Exercise brief:
Show, in full, each line of the data that contains "with".

Stored data:

....

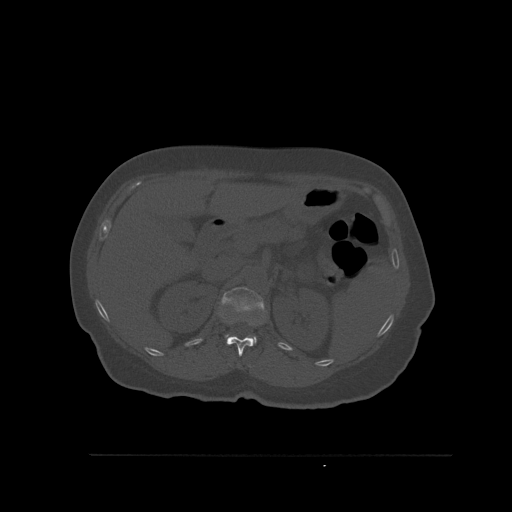
CT including the spine, one axial slice. Position 279 of 527 along the scan axis. Bone window (W 1800 / L 400 HU). 1.5 mm slice thickness. 512 × 512 image matrix, field of view 470 × 470 mm. Female patient, age 73 years. From the clinical record (not read from this slice): primary cancer: breast; vertebrae with lytic lesions (as recorded): L2.
Structures marked on this image (semi-automatically segmented with operator editing):
- L1 vertebra: bounding box <220,287,265,345> (left, top, right, bottom; pixels)
- T12 vertebra: <227,321,257,356>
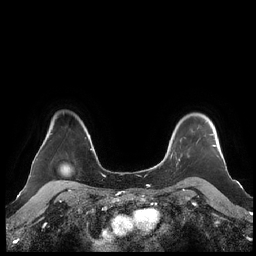
Breast MRI (dynamic contrast-enhanced), one axial slice. Position 174 of 248 along the scan axis. Dynamic contrast-enhanced series, time point 2 of 7 at this slice position (early post-contrast). 1.5 T. TE 1.9 ms, TR 4.1 ms. 0.8 mm slice thickness. 256 × 256 image matrix, field of view 340 × 340 mm. Female patient.
Outlined on this slice (semi-automatic segmentation, software-assisted and operator-edited):
- enhancing-tissue mask used for the functional tumour volume (all voxels passing the contrast-enhancement thresholds inside the analysis volume; usually the tumour): bounding box (x1, y1, x2, y2) in pixels: (160, 121, 216, 163)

....

Task response:
CT including the spine, one axial slice. Position 279 of 527 along the scan axis. Bone window (W 1800 / L 400 HU). 1.5 mm slice thickness. 512 × 512 image matrix, field of view 470 × 470 mm. Female patient, age 73 years. From the clinical record (not read from this slice): primary cancer: breast; vertebrae with lytic lesions (as recorded): L2.
Structures marked on this image (semi-automatically segmented with operator editing):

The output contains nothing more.